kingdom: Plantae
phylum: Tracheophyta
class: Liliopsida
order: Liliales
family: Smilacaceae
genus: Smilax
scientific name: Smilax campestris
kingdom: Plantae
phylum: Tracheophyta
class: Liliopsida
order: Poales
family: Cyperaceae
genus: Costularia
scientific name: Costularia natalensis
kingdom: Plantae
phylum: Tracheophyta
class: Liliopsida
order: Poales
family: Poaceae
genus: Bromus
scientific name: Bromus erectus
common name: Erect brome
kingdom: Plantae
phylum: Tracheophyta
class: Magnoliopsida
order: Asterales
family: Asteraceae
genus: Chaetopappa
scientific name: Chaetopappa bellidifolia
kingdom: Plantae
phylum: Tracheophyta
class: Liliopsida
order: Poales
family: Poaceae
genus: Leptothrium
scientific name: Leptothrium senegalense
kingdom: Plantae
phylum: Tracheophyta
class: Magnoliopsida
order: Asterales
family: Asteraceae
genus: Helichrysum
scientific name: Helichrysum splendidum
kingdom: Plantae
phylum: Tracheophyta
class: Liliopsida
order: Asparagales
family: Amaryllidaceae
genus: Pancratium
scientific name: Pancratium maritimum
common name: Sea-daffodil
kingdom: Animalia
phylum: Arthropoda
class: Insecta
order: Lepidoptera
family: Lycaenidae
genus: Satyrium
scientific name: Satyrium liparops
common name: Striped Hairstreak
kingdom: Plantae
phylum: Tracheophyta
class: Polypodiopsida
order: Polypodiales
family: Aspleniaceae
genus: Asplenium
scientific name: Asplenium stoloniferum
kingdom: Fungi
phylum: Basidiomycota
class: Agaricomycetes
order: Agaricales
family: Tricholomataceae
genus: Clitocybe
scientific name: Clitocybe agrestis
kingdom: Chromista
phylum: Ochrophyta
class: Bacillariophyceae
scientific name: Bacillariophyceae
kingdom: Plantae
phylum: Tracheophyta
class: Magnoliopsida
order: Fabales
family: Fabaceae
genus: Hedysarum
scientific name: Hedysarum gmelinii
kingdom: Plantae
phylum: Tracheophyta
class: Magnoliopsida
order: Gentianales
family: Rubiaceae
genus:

◇ ◇ ◇ ◇ ◇ ◇ ◇

_Task statement_. Reproduce the rows above, without any change, from the line containing "class: Bacillariophyceae" through the last line of the rows.

_Answer to the task_.
class: Bacillariophyceae
scientific name: Bacillariophyceae
kingdom: Plantae
phylum: Tracheophyta
class: Magnoliopsida
order: Fabales
family: Fabaceae
genus: Hedysarum
scientific name: Hedysarum gmelinii
kingdom: Plantae
phylum: Tracheophyta
class: Magnoliopsida
order: Gentianales
family: Rubiaceae
genus:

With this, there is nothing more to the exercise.